# X trail 2.2 dci oil leak



## andylew0 (Nov 3, 2008)

Hi i'm new so please be gentle 


My dad has just bought an x trail 2.2dci..When we looked at it we could see an oil leak from the left corner of the intercooler where the aluminum pipe sits in the rubber pipe.Now the garage have said that it has been removed cleaned and resealed.When he got it back home tonight about a 60 mile drive on the same corner of where the pipe sits in the inter cooler there is fresh oil..By the looks of it the intercooler itself is leaking oil from the corner or possible the fins..Also how much oil is meant to rung through the intercooler..The service manager said it's just a mist by i have also read if it's alot of oil then the turbo is on it's way out..Sorry for all the questions but we need to speak to them tommorow to get the garage to sort it abd i don't want to be fobbed off..

Cheers.


----------



## andylew0 (Nov 3, 2008)

Anyone ?


----------



## aussietrail (Sep 24, 2004)

From what I have read previously about the 2.2 diesel, it sounds like a turbo failure and I believe there was a recall for it in the UK if that is where you're from.


----------



## andylew0 (Nov 3, 2008)

aussietrail said:


> From what I have read previously about the 2.2 diesel, it sounds like a turbo failure and I believe there was a recall for it in the UK if that is where you're from.
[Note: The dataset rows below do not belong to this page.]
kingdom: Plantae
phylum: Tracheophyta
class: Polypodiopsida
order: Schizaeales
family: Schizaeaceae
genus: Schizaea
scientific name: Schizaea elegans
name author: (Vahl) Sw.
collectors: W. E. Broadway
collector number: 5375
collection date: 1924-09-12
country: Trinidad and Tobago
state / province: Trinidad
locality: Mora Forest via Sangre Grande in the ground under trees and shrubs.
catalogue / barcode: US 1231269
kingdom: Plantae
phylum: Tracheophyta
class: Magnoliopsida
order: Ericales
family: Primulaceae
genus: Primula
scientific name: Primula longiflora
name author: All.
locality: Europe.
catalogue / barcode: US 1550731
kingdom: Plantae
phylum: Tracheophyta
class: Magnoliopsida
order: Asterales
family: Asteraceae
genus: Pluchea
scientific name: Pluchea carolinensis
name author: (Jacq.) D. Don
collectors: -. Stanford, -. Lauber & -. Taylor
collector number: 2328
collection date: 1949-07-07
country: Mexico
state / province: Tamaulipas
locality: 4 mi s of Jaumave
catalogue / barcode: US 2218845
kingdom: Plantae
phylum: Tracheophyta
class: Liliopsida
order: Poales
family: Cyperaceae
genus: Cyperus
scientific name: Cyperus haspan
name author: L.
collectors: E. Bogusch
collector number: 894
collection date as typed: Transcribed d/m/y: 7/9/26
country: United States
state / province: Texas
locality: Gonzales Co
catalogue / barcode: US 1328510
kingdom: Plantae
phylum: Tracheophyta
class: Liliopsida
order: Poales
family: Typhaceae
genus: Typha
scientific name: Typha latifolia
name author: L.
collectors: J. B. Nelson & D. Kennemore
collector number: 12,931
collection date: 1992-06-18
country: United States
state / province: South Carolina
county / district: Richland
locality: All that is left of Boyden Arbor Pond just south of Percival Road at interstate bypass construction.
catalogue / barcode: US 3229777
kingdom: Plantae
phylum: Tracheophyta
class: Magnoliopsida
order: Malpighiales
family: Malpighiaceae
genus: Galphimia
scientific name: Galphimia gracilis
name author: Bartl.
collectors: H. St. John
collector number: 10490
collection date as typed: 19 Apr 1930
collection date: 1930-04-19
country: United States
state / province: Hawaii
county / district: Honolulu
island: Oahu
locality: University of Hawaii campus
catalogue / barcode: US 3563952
yeah i'm in the uk thanks for the reply...Nissan are collecting the car tomorow 

just curious on how much oil is meant to pass via the intercooler.


----------



## rowlers (Sep 15, 2008)

andylew0 said:


> just curious on how much oil is meant to pass via the intercooler.


None at all!


----------



## andylew0 (Nov 3, 2008)

rowlers said:


> None at all!


Strange why the service manager said it would be a smal mist.

Cheers for reply


----------